--- DATA SUPPLIED ---

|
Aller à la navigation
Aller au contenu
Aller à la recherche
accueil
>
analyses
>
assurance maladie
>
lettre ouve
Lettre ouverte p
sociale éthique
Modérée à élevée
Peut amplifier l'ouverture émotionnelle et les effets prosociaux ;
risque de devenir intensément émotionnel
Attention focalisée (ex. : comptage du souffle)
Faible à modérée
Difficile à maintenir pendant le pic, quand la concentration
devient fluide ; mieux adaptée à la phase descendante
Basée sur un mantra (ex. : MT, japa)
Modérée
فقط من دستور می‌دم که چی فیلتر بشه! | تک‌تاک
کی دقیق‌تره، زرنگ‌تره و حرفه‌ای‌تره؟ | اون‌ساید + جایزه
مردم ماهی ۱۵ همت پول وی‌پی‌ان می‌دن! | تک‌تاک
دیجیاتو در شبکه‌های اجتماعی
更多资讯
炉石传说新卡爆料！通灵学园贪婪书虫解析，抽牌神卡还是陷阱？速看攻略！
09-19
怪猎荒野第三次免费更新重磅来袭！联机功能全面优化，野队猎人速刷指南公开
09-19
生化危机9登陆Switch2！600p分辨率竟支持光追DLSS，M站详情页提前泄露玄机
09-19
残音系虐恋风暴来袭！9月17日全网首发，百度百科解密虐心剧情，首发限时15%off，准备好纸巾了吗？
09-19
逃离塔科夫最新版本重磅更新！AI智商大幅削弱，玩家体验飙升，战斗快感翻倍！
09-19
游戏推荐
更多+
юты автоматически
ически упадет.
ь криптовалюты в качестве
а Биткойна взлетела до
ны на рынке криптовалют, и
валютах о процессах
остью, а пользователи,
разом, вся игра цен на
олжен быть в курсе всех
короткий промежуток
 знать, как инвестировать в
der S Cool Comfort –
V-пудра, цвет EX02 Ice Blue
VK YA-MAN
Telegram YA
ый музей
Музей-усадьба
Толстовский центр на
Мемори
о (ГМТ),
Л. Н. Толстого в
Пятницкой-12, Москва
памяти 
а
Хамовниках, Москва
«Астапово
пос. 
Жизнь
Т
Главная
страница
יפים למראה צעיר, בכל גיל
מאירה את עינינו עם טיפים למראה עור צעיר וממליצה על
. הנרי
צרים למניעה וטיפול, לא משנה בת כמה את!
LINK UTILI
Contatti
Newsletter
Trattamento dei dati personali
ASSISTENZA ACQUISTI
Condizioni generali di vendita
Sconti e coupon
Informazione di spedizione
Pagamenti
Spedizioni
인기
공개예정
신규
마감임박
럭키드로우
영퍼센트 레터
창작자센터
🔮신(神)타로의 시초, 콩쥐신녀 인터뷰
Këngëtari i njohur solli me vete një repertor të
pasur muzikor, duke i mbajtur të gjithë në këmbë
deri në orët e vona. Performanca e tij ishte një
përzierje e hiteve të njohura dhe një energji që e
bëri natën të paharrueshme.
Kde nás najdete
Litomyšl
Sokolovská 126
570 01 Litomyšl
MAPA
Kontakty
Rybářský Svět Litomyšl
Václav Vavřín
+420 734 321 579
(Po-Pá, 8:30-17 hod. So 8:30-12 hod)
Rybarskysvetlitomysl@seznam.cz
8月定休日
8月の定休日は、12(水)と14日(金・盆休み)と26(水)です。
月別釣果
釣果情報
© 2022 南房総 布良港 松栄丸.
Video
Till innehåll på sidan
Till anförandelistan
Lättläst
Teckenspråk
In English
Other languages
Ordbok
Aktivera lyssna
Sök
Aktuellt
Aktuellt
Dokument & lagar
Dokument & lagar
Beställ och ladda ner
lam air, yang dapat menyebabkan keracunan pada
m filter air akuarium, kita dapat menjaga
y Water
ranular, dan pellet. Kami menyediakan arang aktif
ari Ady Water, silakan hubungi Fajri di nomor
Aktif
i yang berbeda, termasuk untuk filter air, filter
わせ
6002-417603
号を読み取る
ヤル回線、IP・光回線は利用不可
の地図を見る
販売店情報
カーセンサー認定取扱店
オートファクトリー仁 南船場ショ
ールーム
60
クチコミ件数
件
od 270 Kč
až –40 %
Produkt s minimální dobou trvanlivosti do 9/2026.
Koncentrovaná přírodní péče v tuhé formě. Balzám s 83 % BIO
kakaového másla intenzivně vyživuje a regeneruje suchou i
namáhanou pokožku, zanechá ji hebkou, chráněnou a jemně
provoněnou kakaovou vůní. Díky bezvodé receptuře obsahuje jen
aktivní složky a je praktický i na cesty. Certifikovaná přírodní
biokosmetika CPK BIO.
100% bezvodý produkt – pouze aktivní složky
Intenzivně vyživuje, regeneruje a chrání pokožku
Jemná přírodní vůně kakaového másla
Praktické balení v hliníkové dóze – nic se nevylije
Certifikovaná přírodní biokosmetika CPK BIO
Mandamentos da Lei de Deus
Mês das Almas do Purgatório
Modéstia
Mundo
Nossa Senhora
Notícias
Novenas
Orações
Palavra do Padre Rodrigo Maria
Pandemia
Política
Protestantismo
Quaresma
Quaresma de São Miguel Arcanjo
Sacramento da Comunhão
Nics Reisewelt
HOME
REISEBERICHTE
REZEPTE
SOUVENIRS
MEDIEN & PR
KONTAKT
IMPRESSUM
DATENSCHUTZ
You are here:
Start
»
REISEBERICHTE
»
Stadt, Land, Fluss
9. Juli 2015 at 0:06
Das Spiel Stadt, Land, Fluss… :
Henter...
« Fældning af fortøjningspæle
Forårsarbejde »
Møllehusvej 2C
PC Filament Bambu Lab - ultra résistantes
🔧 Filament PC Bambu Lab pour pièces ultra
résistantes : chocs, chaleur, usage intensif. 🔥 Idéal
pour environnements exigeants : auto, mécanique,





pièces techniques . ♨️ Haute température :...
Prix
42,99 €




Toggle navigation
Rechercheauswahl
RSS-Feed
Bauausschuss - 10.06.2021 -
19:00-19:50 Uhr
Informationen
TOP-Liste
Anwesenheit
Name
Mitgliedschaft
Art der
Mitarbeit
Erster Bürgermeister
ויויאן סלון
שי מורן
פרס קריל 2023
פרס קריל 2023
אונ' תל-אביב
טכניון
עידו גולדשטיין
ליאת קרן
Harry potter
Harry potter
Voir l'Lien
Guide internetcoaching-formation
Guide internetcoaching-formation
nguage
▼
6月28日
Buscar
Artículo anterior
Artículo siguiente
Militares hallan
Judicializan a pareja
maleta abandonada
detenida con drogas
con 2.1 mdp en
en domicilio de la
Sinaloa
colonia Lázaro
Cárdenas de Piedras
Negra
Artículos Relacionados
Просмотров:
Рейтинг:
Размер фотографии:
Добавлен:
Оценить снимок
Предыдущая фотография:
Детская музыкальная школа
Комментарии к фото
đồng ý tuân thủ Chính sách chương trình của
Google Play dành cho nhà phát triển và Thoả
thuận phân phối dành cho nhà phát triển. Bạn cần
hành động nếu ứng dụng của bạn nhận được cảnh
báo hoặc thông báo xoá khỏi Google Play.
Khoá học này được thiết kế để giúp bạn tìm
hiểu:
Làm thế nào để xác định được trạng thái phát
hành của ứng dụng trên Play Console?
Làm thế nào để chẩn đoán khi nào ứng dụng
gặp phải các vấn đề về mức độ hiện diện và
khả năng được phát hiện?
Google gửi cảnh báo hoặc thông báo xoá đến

---

* TASK INSTRUCTIONS *
Reproduce the lines of the material from its very first line through the line containing "Faible à modérée", with both of those lines included.

* SOLUTION TO THIS TASK *
|
Aller à la navigation
Aller au contenu
Aller à la recherche
accueil
>
analyses
>
assurance maladie
>
lettre ouve
Lettre ouverte p
sociale éthique
Modérée à élevée
Peut amplifier l'ouverture émotionnelle et les effets prosociaux ;
risque de devenir intensément émotionnel
Attention focalisée (ex. : comptage du souffle)
Faible à modérée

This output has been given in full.